═══ Information given

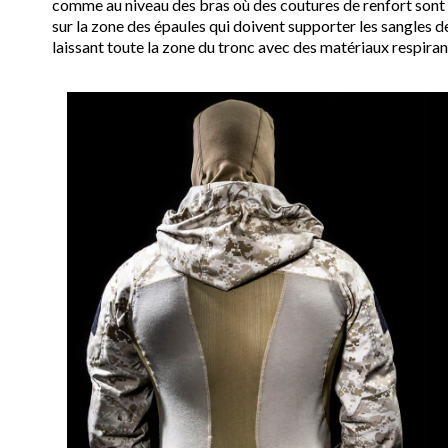
comme au niveau des bras où des coutures de renfort sont s
sur la zone des épaules qui doivent supporter les sangles de
laissant toute la zone du tronc avec des matériaux respiran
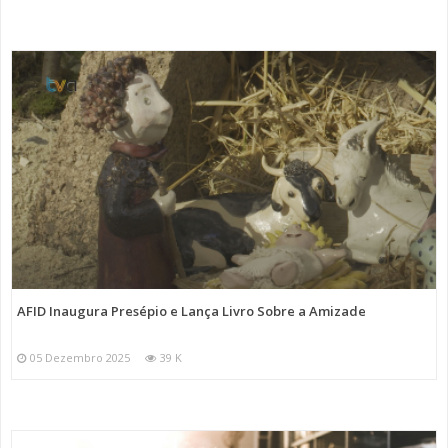
AFID Inaugura Presépio e Lança Livro Sobre a Amizade
05 Dezembro 2025
39 K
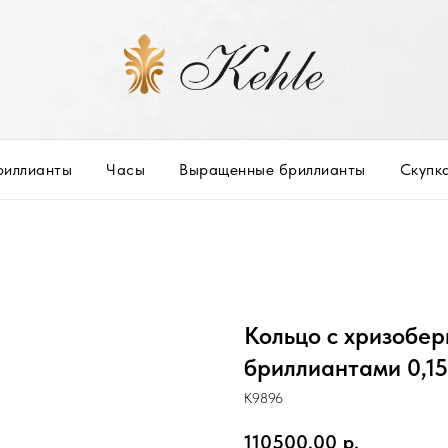
риллианты
Часы
Выращенные бриллианты
Скупк
Кольцо с хризобер
бриллиантами 0,15
К9896
110500,00
р.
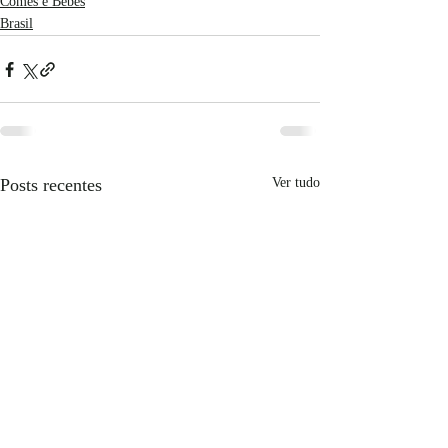
Comes e Bebes
Brasil
Posts recentes
Ver tudo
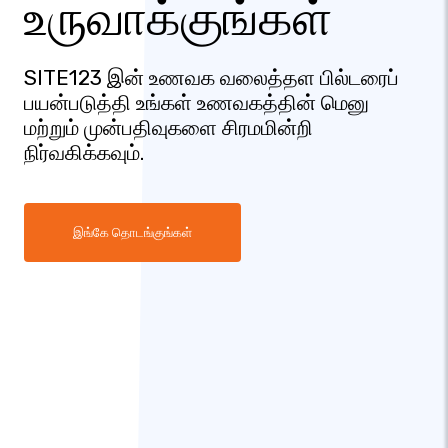
உருவாக்குங்கள்
SITE123 இன் உணவக வலைத்தள பில்டரைப்
பயன்படுத்தி உங்கள் உணவகத்தின் மெனு
மற்றும் முன்பதிவுகளை சிரமமின்றி
நிர்வகிக்கவும்.
இங்கே தொடங்குங்கள்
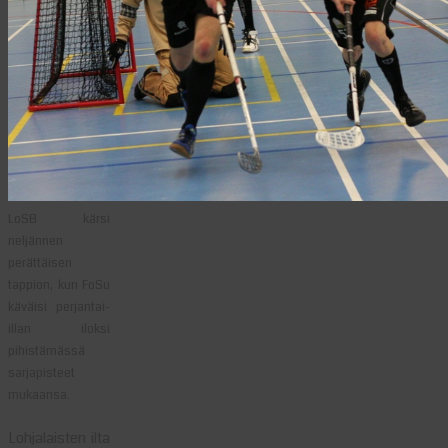
LoSB kärsi
neljännen
perättäisen
tappion, kun FoSu
käväisi perjantai-
illan iloksi
pihistämässä
sarjapisteet
mukaansa.
Lohjalaisten ilta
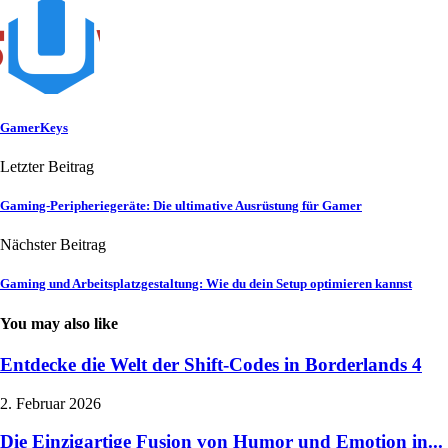
GamerKeys
Letzter Beitrag
Gaming-Peripheriegeräte: Die ultimative Ausrüstung für Gamer
Nächster Beitrag
Gaming und Arbeitsplatzgestaltung: Wie du dein Setup optimieren kannst
You may also like
Entdecke die Welt der Shift-Codes in Borderlands 4
2. Februar 2026
Die Einzigartige Fusion von Humor und Emotion in...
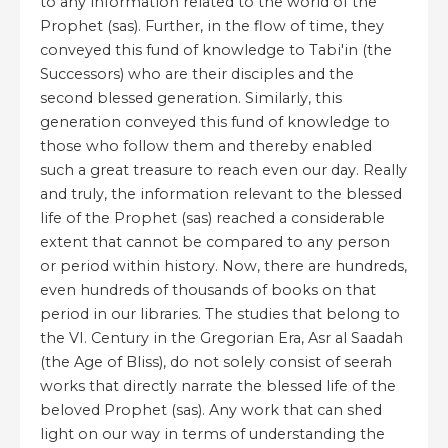
to any information related to the world of the
Prophet (sas). Further, in the flow of time, they
conveyed this fund of knowledge to Tabi'in (the
Successors) who are their disciples and the
second blessed generation. Similarly, this
generation conveyed this fund of knowledge to
those who follow them and thereby enabled
such a great treasure to reach even our day. Really
and truly, the information relevant to the blessed
life of the Prophet (sas) reached a considerable
extent that cannot be compared to any person
or period within history. Now, there are hundreds,
even hundreds of thousands of books on that
period in our libraries. The studies that belong to
the VI. Century in the Gregorian Era, Asr al Saadah
(the Age of Bliss), do not solely consist of seerah
works that directly narrate the blessed life of the
beloved Prophet (sas). Any work that can shed
light on our way in terms of understanding the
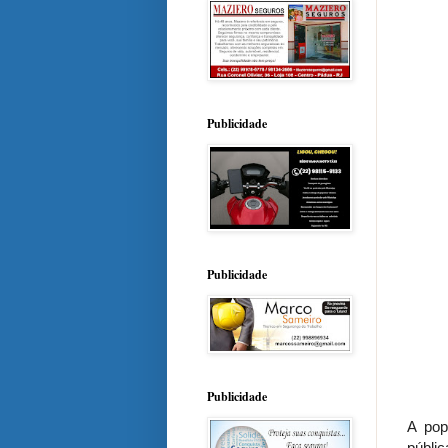
Publicidade
Publicidade
Publicidade
A pop
públic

══════

Set down every record above exactly as it stands, but skip the pictures.

Answer space:
comme au niveau des bras où des coutures de renfort sont s
sur la zone des épaules qui doivent supporter les sangles de
laissant toute la zone du tronc avec des matériaux respiran
AFID Inaugura Presépio e Lança Livro Sobre a Amizade
05 Dezembro 2025
39 K
риллианты
Часы
Выращенные бриллианты
Скупк
Кольцо с хризобер
бриллиантами 0,15
К9896
110500,00
р.
Comes e Bebes
Brasil
Posts recentes
Ver tudo
உருவாக்குங்கள்
SITE123 இன் உணவக வலைத்தள பில்டரைப்
பயன்படுத்தி உங்கள் உணவகத்தின் மெனு
மற்றும் முன்பதிவுகளை சிரமமின்றி
நிர்வகிக்கவும்.
இங்கே தொடங்குங்கள்
LoSB kärsi
neljännen
perättäisen
tappion, kun FoSu
käväisi perjantai-
illan iloksi
pihistämässä
sarjapisteet
mukaansa.
Lohjalaisten ilta
GamerKeys
Letzter Beitrag
Gaming-Peripheriegeräte: Die ultimative Ausrüstung für Gamer
Nächster Beitrag
Gaming und Arbeitsplatzgestaltung: Wie du dein Setup optimieren kannst
You may also like
Entdecke die Welt der Shift-Codes in Borderlands 4
2. Februar 2026
Die Einzigartige Fusion von Humor und Emotion in...
to any information related to the world of the
Prophet (sas). Further, in the flow of time, they
conveyed this fund of knowledge to Tabi'in (the
Successors) who are their disciples and the
second blessed generation. Similarly, this
generation conveyed this fund of knowledge to
those who follow them and thereby enabled
such a great treasure to reach even our day. Really
and truly, the information relevant to the blessed
life of the Prophet (sas) reached a considerable
extent that cannot be compared to any person
or period within history. Now, there are hundreds,
even hundreds of thousands of books on that
period in our libraries. The studies that belong to
the VI. Century in the Gregorian Era, Asr al Saadah
(the Age of Bliss), do not solely consist of seerah
works that directly narrate the blessed life of the
beloved Prophet (sas). Any work that can shed
light on our way in terms of understanding the
Publicidade
Publicidade
Publicidade
A pop
públic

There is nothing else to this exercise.